Thread: Use CLOCK_MONOTONIC_COARSE for instr_time when available
Dear PostgreSQL Hackers,
This patch modifies the instr_time.h header to prefer CLOCK_MONOTONIC_COARSE when available. By using CLOCK_MONOTONIC_COARSE, we can leverage a lower resolution(4ms) but faster alternative for timing operations, which reduces the overhead of frequent timestamp retrievals. This change is expected to provide performance improvements, especially in scenarios with frequent timing operations.
Key Changes:
• CLOCK_MONOTONIC_COARSE is used when available, offering faster performance with slightly reduced precision.
• For macOS, CLOCK_MONOTONIC_RAW remains the preferred choice due to its higher resolution.
• CLOCK_MONOTONIC is used as a fallback when neither of the above options is available.
Performance Improvements:
In testing with a workload that performs a COUNT(*) operation on a table containing 100 million rows, we observed a noticeable performance improvement after applying this patch.
SQL to Reproduce:
-- Create table and insert 10 million rows
CREATE TABLE t1(a int);
INSERT INTO t1
SELECT * FROM generate_series(1, 10000000);
-- Close parallel
SET max_parallel_workers_per_gather = 0;
SET max_parallel_workers = 0;
-- Run the query and check execution time
EXPLAIN ANALYZE SELECT COUNT(*) FROM t1;
SELECT COUNT(*) FROM t1;
Before the Patch:
• EXPLAIN ANALYZE Execution Time: 4914 ms
• Perf Results:
• 33.97% of time spent in [vdso] __vdso_clock_gettime
• 5.28% in heapgettup_pagemode
• 4.44% in InstrStopNode
After the Patch:
• EXPLAIN ANALYZE Execution Time: 3114 ms (down from 4914 ms)
• Perf Results:
• 12.45% of time spent in ExecInterpExpr
• 9.18% in [vdso] __vdso_clock_gettime
• 6.92% in ExecScan
• Reduced usage of clock_gettime, leading to more efficient execution.
The execution time of EXPLAIN ANALYZE SELECT COUNT(*) FROM t1; after the patch is much closer to the actual time of SELECT COUNT(*) FROM t1;, which means the overhead of timing operations has been significantly reduced.
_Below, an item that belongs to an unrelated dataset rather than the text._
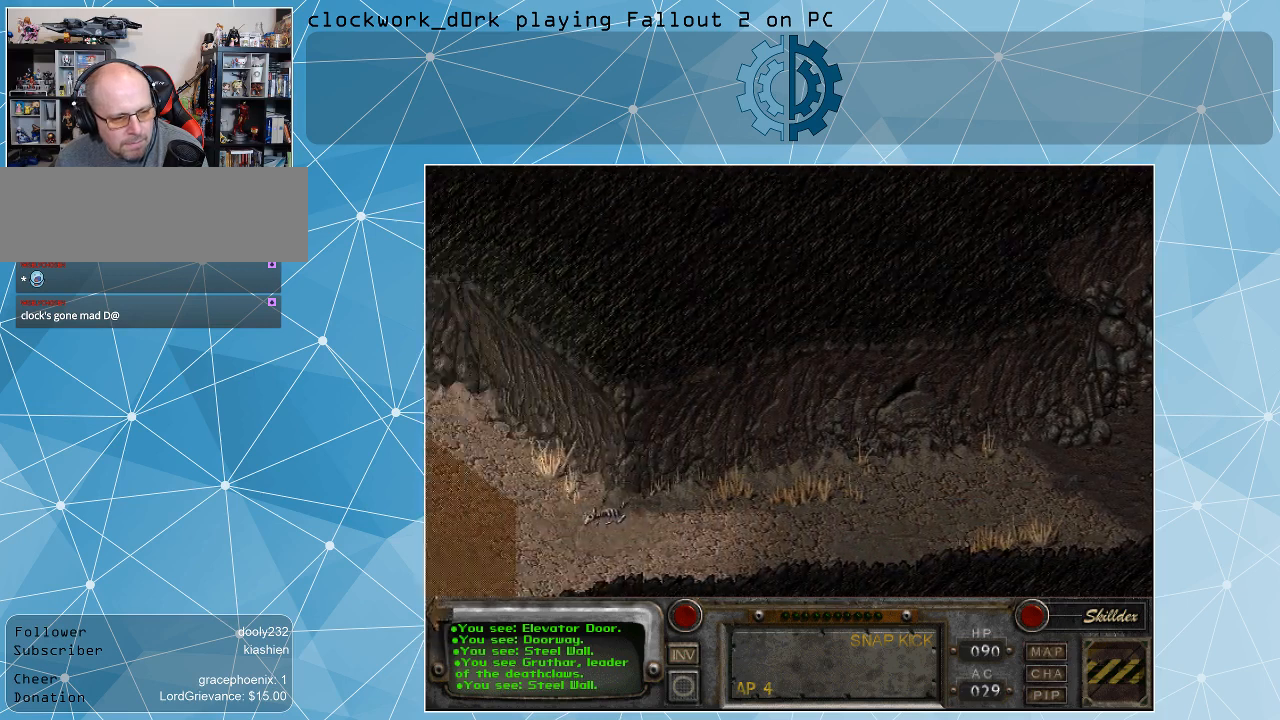
{"keys": [], "mouse": [], "events": []}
This change provides around a 20-30% reduction in execution time for the tested query.
Patch Details:
From 91d61b8c9a60f0e19b73e03c1a0e46d2dc64573d Mon Sep 17 00:00:00 2001
From: Jianghua Yang <yjhjstz@gmail.com>
Date: Thu, 27 Mar 2025 01:58:58 +0800
Subject: [PATCH] Use CLOCK_MONOTONIC_COARSE for instr_time when available
This patch modifies `instr_time.h` to prefer `CLOCK_MONOTONIC_COARSE`
when available. `CLOCK_MONOTONIC_COARSE` provides a lower resolution
but faster alternative for timing operations, which can reduce the
overhead of frequent timestamp retrievals.
On macOS, `CLOCK_MONOTONIC_RAW` remains the preferred choice when
available, as it provides high-resolution timestamps. Otherwise,
`CLOCK_MONOTONIC` is used as a fallback.
Author: Jianghua Yang
--- src/include/portability/instr_time.h | 4 +++- 1 file changed, 3 insertions(+), 1 deletion(-)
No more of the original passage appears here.